→ Directive A:
Answer these questions from the heater core thread, marking each answer (i), (ii) or (iii):
(i) What model year is the Navigator?
(ii) What was done to the heater hose in March, with warm weather approaching?
(iii) According to the reply advising replacement, where does the hairline crack form?
→ Directive B:
In the heater core thread, shorten the paragraph that begins "Well, now it's cold again" while keeping its main facts.

# The miracle of the heater core



## Bigplanz (Apr 10, 2009)

Now it leaks, now it doesn't.

Way back in March, my 2000 Navigator developed a fog on the inner windshield. This was not moisture, and took a good bit of rubbing to get off. Since warm weather was around the corner, I clamped off the heater hose and set the matter aside. 

Well, now it's cold again. I took off the clamp, drove around to replicate the issue so I could show it to a mechanic, and.... no more fog. System works perfectly. Plenty of heat, zero fog. Now, I know leaks don't repair themselves, so I expect it to return. Or, perhaps it's a miracle!

Nah.

Here is a video from March, the next one is a video I shot yesterday whe I took the clamp off the hose. Thoughts, opinions and suggestions requested!


----------



## Bigplanz (Apr 10, 2009)

Here is the video I shot yesterday.


----------



## Nealtw (Jun 22, 2017)

You are not alone, here is a google search.
https://www.google.ca/search?source...j33i22i29i30k1j33i21k1j33i160k1.0.Eaj1NHhGxME


----------



## de-nagorg (Feb 23, 2014)

Replace the heater core.

They develop a hairline crack in the solder that holds the tubes to the body of the thing.

In warmer temps (fall) the crack is sealed by expansion, in colder temps(winter, spring), the crack opens up due to contraction.

Could re-solder, but it still needs removed to repair, and new ones at auto-zone are not very expensive.

→ Provided information:
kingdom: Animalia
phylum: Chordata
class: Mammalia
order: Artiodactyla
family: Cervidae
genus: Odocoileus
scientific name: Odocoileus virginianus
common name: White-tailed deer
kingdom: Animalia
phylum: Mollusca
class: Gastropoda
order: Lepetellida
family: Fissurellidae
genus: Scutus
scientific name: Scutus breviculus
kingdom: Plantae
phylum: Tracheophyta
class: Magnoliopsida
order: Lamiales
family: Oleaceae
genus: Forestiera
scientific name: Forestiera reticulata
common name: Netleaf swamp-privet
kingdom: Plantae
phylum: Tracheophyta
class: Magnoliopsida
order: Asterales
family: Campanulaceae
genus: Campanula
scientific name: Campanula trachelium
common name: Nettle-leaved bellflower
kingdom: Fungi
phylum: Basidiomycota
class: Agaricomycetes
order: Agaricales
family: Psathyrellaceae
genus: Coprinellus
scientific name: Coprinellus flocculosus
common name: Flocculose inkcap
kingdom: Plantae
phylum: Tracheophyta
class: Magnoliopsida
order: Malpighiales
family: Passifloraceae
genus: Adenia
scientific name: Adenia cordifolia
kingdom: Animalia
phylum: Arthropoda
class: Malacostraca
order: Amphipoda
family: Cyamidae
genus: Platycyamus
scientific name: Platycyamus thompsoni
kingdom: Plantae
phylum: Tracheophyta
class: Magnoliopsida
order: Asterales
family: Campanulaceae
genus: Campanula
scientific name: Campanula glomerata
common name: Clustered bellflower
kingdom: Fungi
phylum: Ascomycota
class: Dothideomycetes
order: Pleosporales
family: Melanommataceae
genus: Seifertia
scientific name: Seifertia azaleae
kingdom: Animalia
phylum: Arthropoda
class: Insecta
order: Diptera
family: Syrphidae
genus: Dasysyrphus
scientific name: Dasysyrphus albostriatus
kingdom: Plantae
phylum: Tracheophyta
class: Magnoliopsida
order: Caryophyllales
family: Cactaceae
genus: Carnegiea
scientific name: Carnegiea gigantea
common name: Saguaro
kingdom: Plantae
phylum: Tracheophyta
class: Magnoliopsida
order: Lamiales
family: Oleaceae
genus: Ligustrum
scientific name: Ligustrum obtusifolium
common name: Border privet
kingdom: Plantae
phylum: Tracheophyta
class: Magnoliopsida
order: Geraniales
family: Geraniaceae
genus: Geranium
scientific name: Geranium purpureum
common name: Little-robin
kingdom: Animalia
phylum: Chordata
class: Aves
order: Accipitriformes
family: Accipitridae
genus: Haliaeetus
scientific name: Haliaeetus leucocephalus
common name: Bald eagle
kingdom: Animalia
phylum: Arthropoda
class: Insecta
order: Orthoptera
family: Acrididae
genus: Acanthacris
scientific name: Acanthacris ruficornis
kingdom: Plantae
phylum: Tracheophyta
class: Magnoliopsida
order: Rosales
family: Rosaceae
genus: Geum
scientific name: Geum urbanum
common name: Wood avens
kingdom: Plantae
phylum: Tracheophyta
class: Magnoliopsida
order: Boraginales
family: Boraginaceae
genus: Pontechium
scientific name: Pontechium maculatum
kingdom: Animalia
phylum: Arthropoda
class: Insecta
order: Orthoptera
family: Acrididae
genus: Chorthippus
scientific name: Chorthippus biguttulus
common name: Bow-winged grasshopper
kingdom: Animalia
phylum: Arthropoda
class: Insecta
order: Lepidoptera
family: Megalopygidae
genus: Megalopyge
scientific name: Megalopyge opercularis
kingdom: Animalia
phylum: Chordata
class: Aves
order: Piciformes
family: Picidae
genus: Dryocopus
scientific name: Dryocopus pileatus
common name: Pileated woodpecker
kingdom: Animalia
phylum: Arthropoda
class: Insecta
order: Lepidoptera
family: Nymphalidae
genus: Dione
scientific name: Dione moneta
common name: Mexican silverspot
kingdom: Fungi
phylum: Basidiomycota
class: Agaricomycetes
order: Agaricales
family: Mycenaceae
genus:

→ Correct result A:
(i) 2000
(ii) It was clamped off.
(iii) In the solder that holds the tubes to the body of the heater core.

→ Correct result B:
With cold weather back, I removed the clamp and drove around to reproduce the problem for a mechanic, but the fog never appeared. The system works perfectly, with plenty of heat and no fog. Since leaks don't repair themselves, I expect it to return, unless it's a miracle.